Five Dysfunctions of a Team
The Five Dysfunctions of a Team
All teams no matter the company or line of business are required with one thing, to get results. Even though this sounds obvious, I had never thought of if it in that sense. Patricks way of dividing five principles in order to get a good team was outstanding. It made understanding the whole concept easy and satisfying, it also made it very interesting.
What I learned from this book and what I will definitely take to practice is that building a good team always starts from trust. Without trust it is impossible to be and maintain good performance in the long term. Trust between all team members is essential to get things done in time and in the right way.
Fear of conflict. When teams are lacking trust they are incapable of having unfiltered conversations and debates about essential things, causing team members to avoid conflict, replacing it with an artificial and fake atmosphere. Teams who don’t express their opinions usually are the result of bad decisions. This made me understand that when arguing, debating or even fighting in a team, it in many cases is productive. Lack of commitment, without any commitment to goals, deadlines and focus it is difficult to move forward and get things done. This got made me think, without conflict it is not easy for team members to commit to decisions because there is no right kind of fear or pressure that is required in a well-functioning team. People will more likely share their opinions when their own opinions are included in the decision-making process. This thought me that productive teams make transparent decisions and they support every single member of the team, making sure everyone is heard. When teams commit there is no reason to worry about accountability. In a good team it is the responsibility of each team member to hold one another accountable and accept it when others hold you accountable. I learned the key to success is the measurement of progress, making clear what the teams standards are, what needs to be done, by whom and by when.
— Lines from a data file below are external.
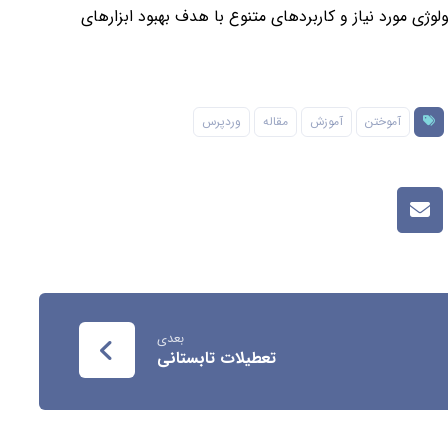
وژی مورد نیاز و کاربردهای متنوع با هدف بهبود ابزارهای
آموختن
آموزش
مقاله
وردپرس
بعدی
تعطیلات تابستانی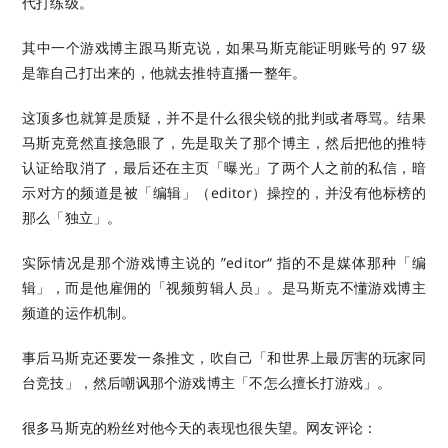
代打练级。
其中一个游戏博主跟马斯克说，如果马斯克能证明账号的 97 级
是靠自己打出来的，他就去推特直播一整年。
这顶多也就算是质疑，并不是什么很尖锐的批判或者辱骂。结果
马斯克竟然直接急眼了，先是取关了那个博主，然后把他的推特
认证给取消了，最后还在主页「曝光」了两个人之前的私信，暗
示对方的频道是被「编辑」（editor）操控的，并没有他标榜的
那么「独立」。
实际情况是那个游戏博主说的 ”editor“ 指的不是媒体那种「编
辑」，而是他雇佣的「视频剪辑人员」。是马斯克不懂游戏博主
频道的运作机制。
事后马斯克还要发一条推文，吹自己「和世界上最厉害的玩家同
台竞技」，然后嘲讽那个游戏博主「不怎么擅长打游戏」。
很多马斯克的粉丝对他今天的表现也很失望。网友评论：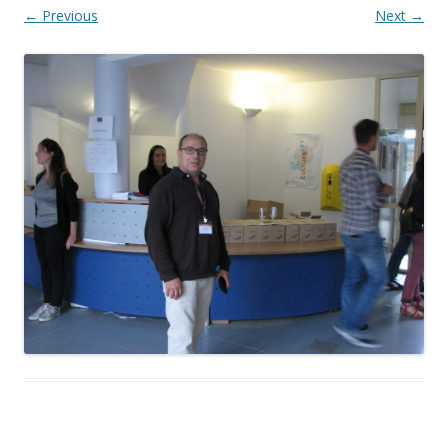
← Previous
Next →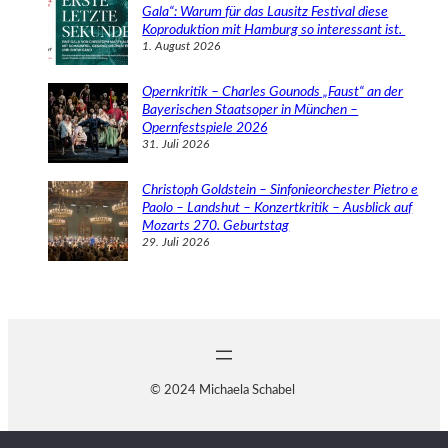
Gala“: Warum für das Lausitz Festival diese
Koproduktion mit Hamburg so interessant ist.
1. August 2026
Opernkritik – Charles Gounods „Faust“ an der
Bayerischen Staatsoper in München –
Opernfestspiele 2026
31. Juli 2026
Christoph Goldstein – Sinfonieorchester Pietro e
Paolo – Landshut – Konzertkritik – Ausblick auf
Mozarts 270. Geburtstag
29. Juli 2026
© 2024 Michaela Schabel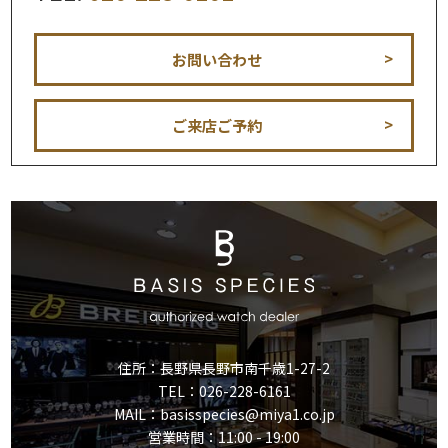
お問い合わせ
ご来店ご予約
住所：長野県長野市南千歳1-27-2
TEL：
026-228-6161
MAIL：basisspecies@miya1.co.jp
営業時間：11:00 - 19:00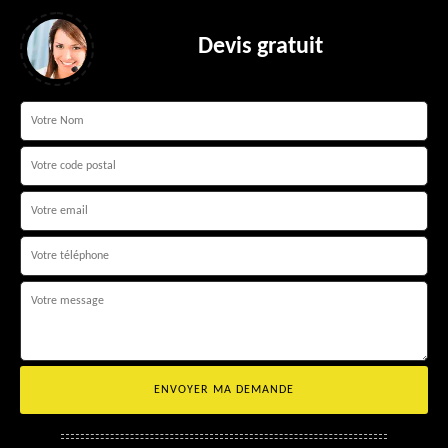
Devis gratuit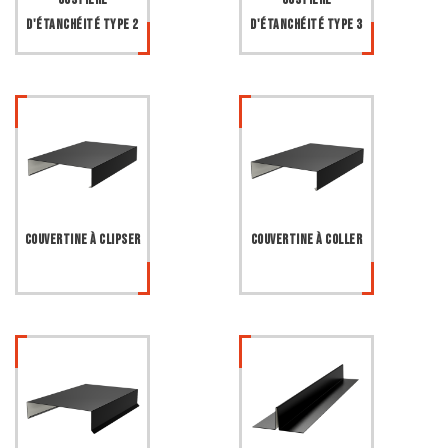
d'étanchéité type 2
d'étanchéité type 3
Couvertine à clipser
Couvertine à coller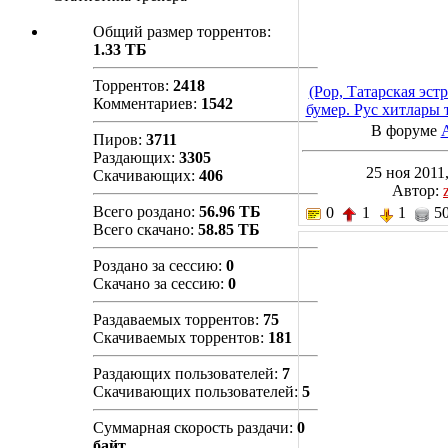
Общий размер торрентов:
1.33 ТБ
Торрентов:
2418
(Pop, Татарская эстр
Комментариев:
1542
бумер. Рус хитлары т
MP3, VBR 96-
В форуме
Пиров:
3711
Раздающих:
3305
25 ноя 2011,
Скачивающих:
406
Автор:
Всего роздано:
56.96 ТБ
0
1
1
50
Всего скачано:
58.85 ТБ
Роздано за сессию:
0
Скачано за сессию:
0
Раздаваемых торрентов:
75
Скачиваемых торрентов:
181
Раздающих пользователей:
7
Скачивающих пользователей:
5
Суммарная скорость раздачи:
0
байт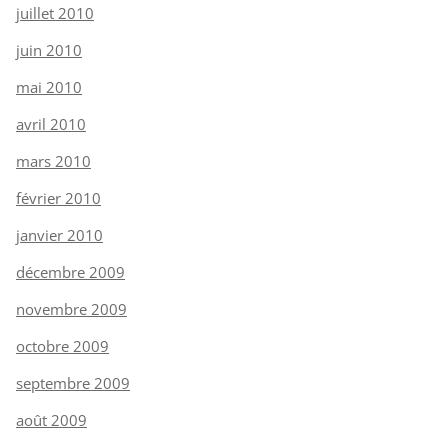
juillet 2010
juin 2010
mai 2010
avril 2010
mars 2010
février 2010
janvier 2010
décembre 2009
novembre 2009
octobre 2009
septembre 2009
août 2009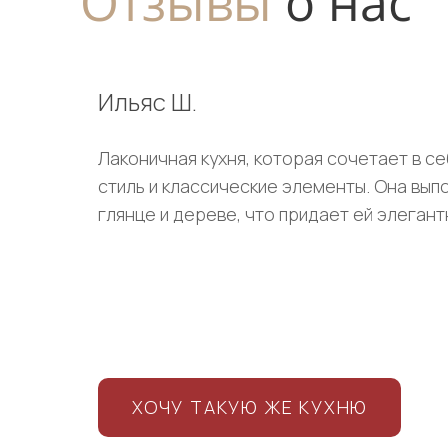
Отзывы
о нас
Ильяс Ш.
Лаконичная кухня, которая сочетает в 
стиль и классические элементы. Она вып
глянце и дереве, что придает ей элегант
ХОЧУ ТАКУЮ ЖЕ КУХНЮ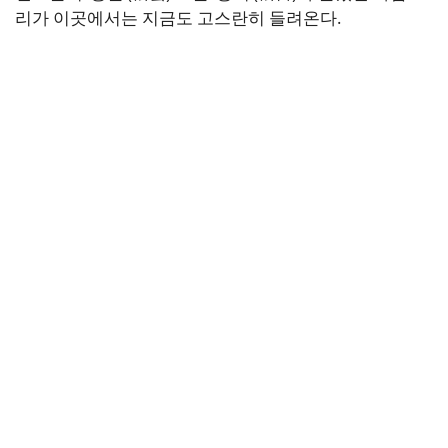
리가 이곳에서는 지금도 고스란히 들려온다.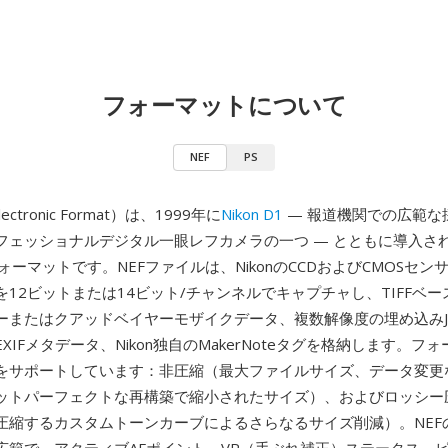
フォーマットについて
NEF
PS
Electronic Format）は、1999年に
Nikon D1
— 報道機関での広範な
フェッショナルデジタル一眼レフカメラの一つ — とともに導入された
ォーマットです。NEFファイルは、NikonのCCDおよびCMOSセ
12ビットまたは14ビット/チャンネルでキャプチャし、TIFFベ
ーまたはクアッドベイヤーモザイクデータ、複数解像度の埋め込みJ
XIFメタデータ、Nikon独自のMakerNoteタグを格納します。フ
をサポートしています：非圧縮（最大ファイルサイズ、データ変更
ットパーフェクトな再構築で縮小されたサイズ）、およびロッシー
縮するカスタムトーンカーブによるさらなるサイズ削減）。NEFのMa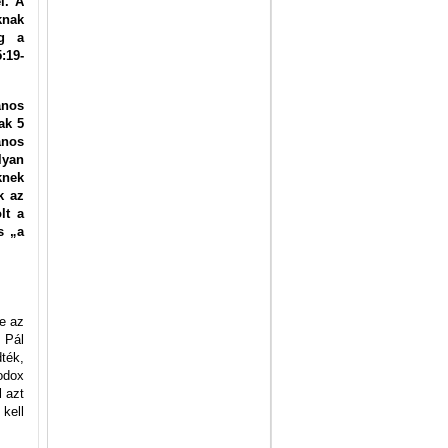
l. A
knak
eg a
:19-
ános
ak 5
ános
lyan
knek
k az
lt a
s „a
e az
. Pál
ték,
odox
l azt
kell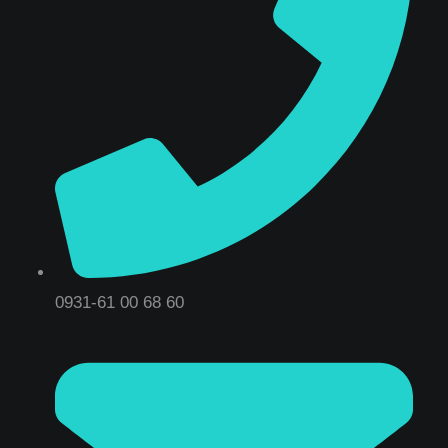
0931-61 00 68 60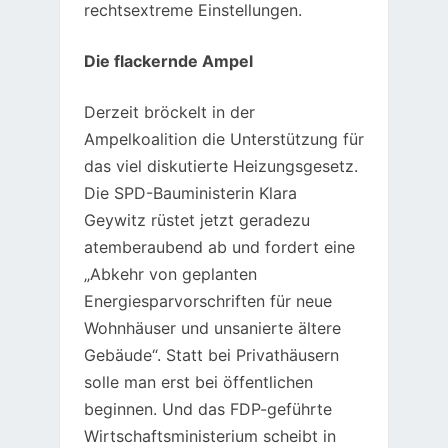
rechtsextreme Einstellungen.
Die flackernde Ampel
Derzeit bröckelt in der
Ampelkoalition die Unterstützung für
das viel diskutierte Heizungsgesetz.
Die SPD-Bauministerin Klara
Geywitz rüstet jetzt geradezu
atemberaubend ab und fordert eine
„Abkehr von geplanten
Energiesparvorschriften für neue
Wohnhäuser und unsanierte ältere
Gebäude“. Statt bei Privathäusern
solle man erst bei öffentlichen
beginnen. Und das FDP-geführte
Wirtschaftsministerium scheibt in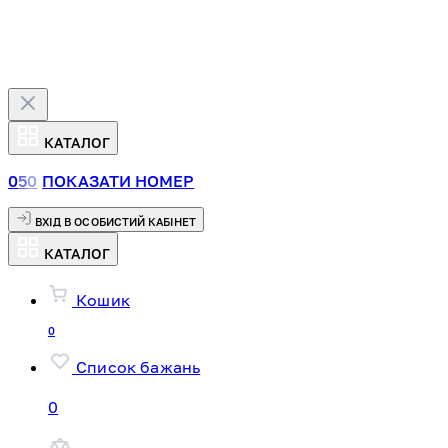
КАТАЛОГ
0
5
0
ПОКАЗАТИ НОМЕР
ВХІД В ОСОБИСТИЙ КАБІНЕТ
КАТАЛОГ
Кошик
0
Список бажань
0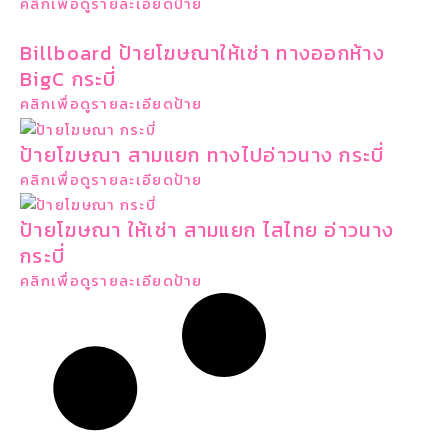
คลิกเพื่อดูรายละเอียดป้าย
Billboard ป้ายโฆษณาให้เช่า ทางออกห้าง
BigC กระบี่
คลิกเพื่อดูรายละเอียดป้าย
ป้ายโฆษณา สามแยก ทางไปอ่าวนาง กระบี่
คลิกเพื่อดูรายละเอียดป้าย
ป้ายโฆษณา ให้เช่า สามแยก ไสไทย อ่าวนาง
กระบี่
คลิกเพื่อดูรายละเอียดป้าย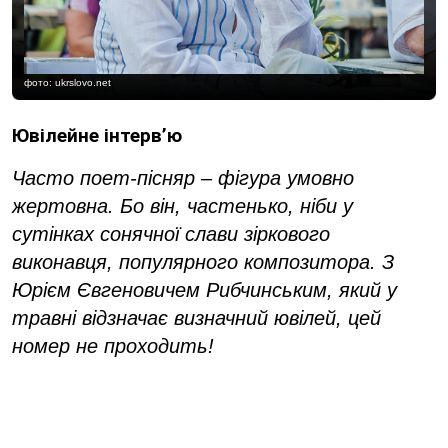
фото: ukrslovo.net
Ювілейне інтерв’ю
Часто поет-пісняр – фігура умовно
жертовна. Бо він, частенько, ніби у
сутінках сонячної слави зіркового
виконавця, популярного композитора. З
Юрієм Євгеновичем Рибчинським, який у
травні відзначає визначний ювілей, цей
номер не проходить!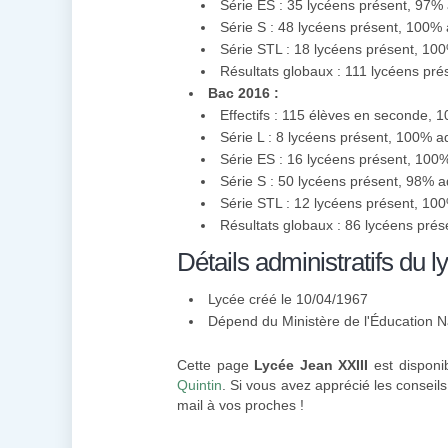
Série ES : 35 lycéens présent, 97%
Série S : 48 lycéens présent, 100%
Série STL : 18 lycéens présent, 1
Résultats globaux : 111 lycéens pr
Bac 2016 :
Effectifs : 115 élèves en seconde, 
Série L : 8 lycéens présent, 100% a
Série ES : 16 lycéens présent, 100
Série S : 50 lycéens présent, 98% 
Série STL : 12 lycéens présent, 10
Résultats globaux : 86 lycéens pré
Détails administratifs du l
Lycée créé le 10/04/1967
Dépend du Ministère de l'Éducation N
Cette page
Lycée Jean XXIII
est disponib
Quintin
. Si vous avez apprécié les conseils
mail à vos proches !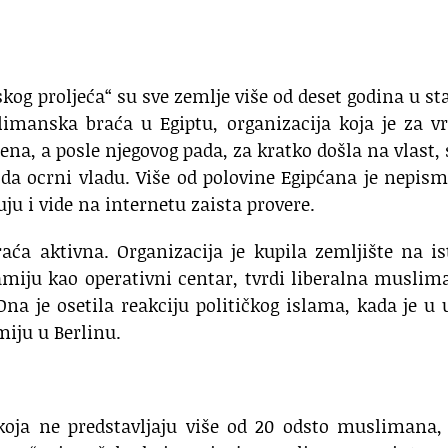
kog proljeća“ su sve zemlje više od deset godina u st
limanska braća u Egiptu, organizacija koja je za 
na, a posle njegovog pada, za kratko došla na vlast,
 ocrni vladu. Više od polovine Egipćana je nepism
u i vide na internetu zaista provere.
a aktivna. Organizacija je kupila zemljište na is
miju kao operativni centar, tvrdi liberalna musli
na je osetila reakciju političkog islama, kada je u 
iju u Berlinu.
oja ne predstavljaju više od 20 odsto muslimana, 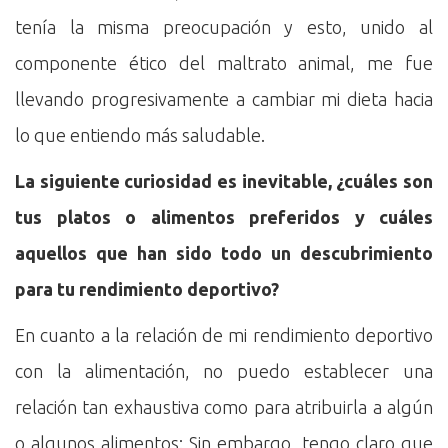
tenía la misma preocupación y esto, unido al
componente ético del maltrato animal, me fue
llevando progresivamente a cambiar mi dieta hacia
lo que entiendo más saludable.
La siguiente curiosidad es inevitable, ¿cuáles son
tus platos o alimentos preferidos y cuáles
aquellos que han sido todo un descubrimiento
para tu rendimiento deportivo?
En cuanto a la relación de mi rendimiento deportivo
con la alimentación, no puedo establecer una
relación tan exhaustiva como para atribuirla a algún
o algunos alimentos: Sin embargo, tengo claro que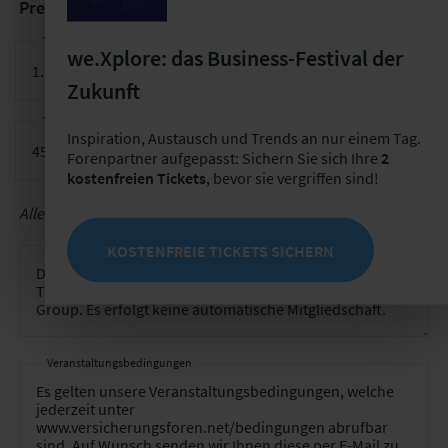
Preise für die einmalige Teilnahme am Arbeitstreffen
Teilnahmegebühr für ein Arbeitstreffen
we.Xplore: das Business-Festival der
Zukunft
Teilnahmegebühr 2. Teilnehmer für ein Arbeitstreffen
Inspiration, Austausch und Trends an nur einem Tag.
Forenpartner aufgepasst: Sichern Sie sich Ihre
2
kostenfreien Tickets
, bevor sie vergriffen sind!
Alle Preise verstehen sich zzgl. MwSt.
Vertragslaufzeit
KOSTENFREIE TICKETS SICHERN
Veranstaltungsbedingungen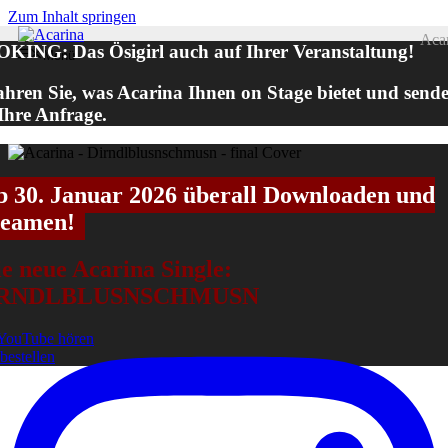
Zum Inhalt springen
Aca
KING: Das Ösigirl auch auf Ihrer Veranstaltung!
Menü
ahren Sie, was Acarina Ihnen on Stage bietet und send
 Ihre Anfrage.
b 30. Januar 2026 überall Downloaden und
reamen!
e neue Acarina Single:
IRNDLBLUSNSCHMUSN
YouTube hören
 bestellen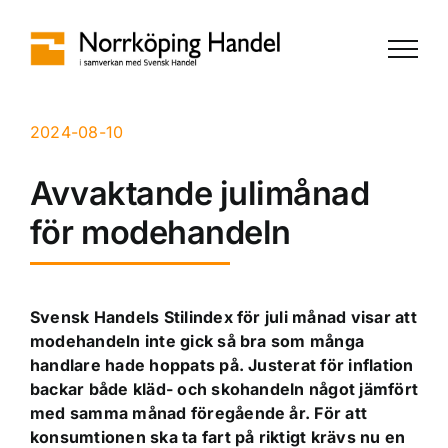
Fortsätt
till
innehållet
2024-08-10
Avvaktande julimånad
för modehandeln
Svensk Handels Stilindex för juli månad visar att
modehandeln inte gick så bra som många
handlare hade hoppats på. Justerat för inflation
backar både kläd- och skohandeln något jämfört
med samma månad föregående år. För att
konsumtionen ska ta fart på riktigt krävs nu en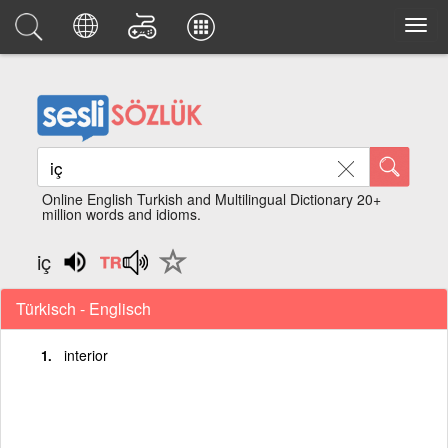
Online English Turkish and Multilingual Dictionary 20+
million words and idioms.
iç
Türkisch - Englisch
interior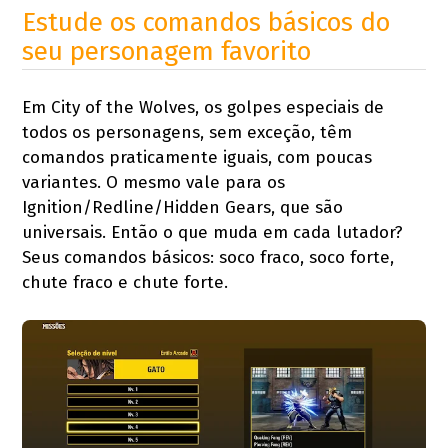
Estude os comandos básicos do
seu personagem favorito
Em City of the Wolves, os golpes especiais de
todos os personagens, sem exceção, têm
comandos praticamente iguais, com poucas
variantes. O mesmo vale para os
Ignition/Redline/Hidden Gears, que são
universais. Então o que muda em cada lutador?
Seus comandos básicos: soco fraco, soco forte,
chute fraco e chute forte.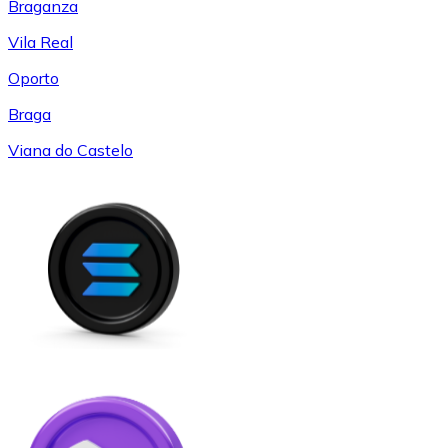
Braganza
Vila Real
Oporto
Braga
Viana do Castelo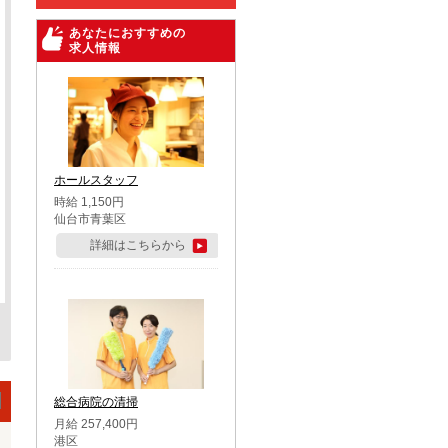
あなたにおすすめの
求人情報
ホールスタッフ
時給 1,150円
仙台市青葉区
詳細はこちらから
総合病院の清掃
月給 257,400円
港区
When all team members place the teams results first instead of their own it becomes result oriented. If members are not held accountable, they tend to look out for their own interests and results instead of the teams. I realised that by making the team results clear and rewarding the behaviours that contribute to the team’s results team can overcome all the dysfunctions.
I would set the tone for the whole team equally and leading by example is the primary role of the leader in overcoming these dysfunctions. It also means that the leader is the first one to be vulnerable, encouraging debate and conflict, making responsibilities and deadlines clear, setting the teams standards and being clear on the results.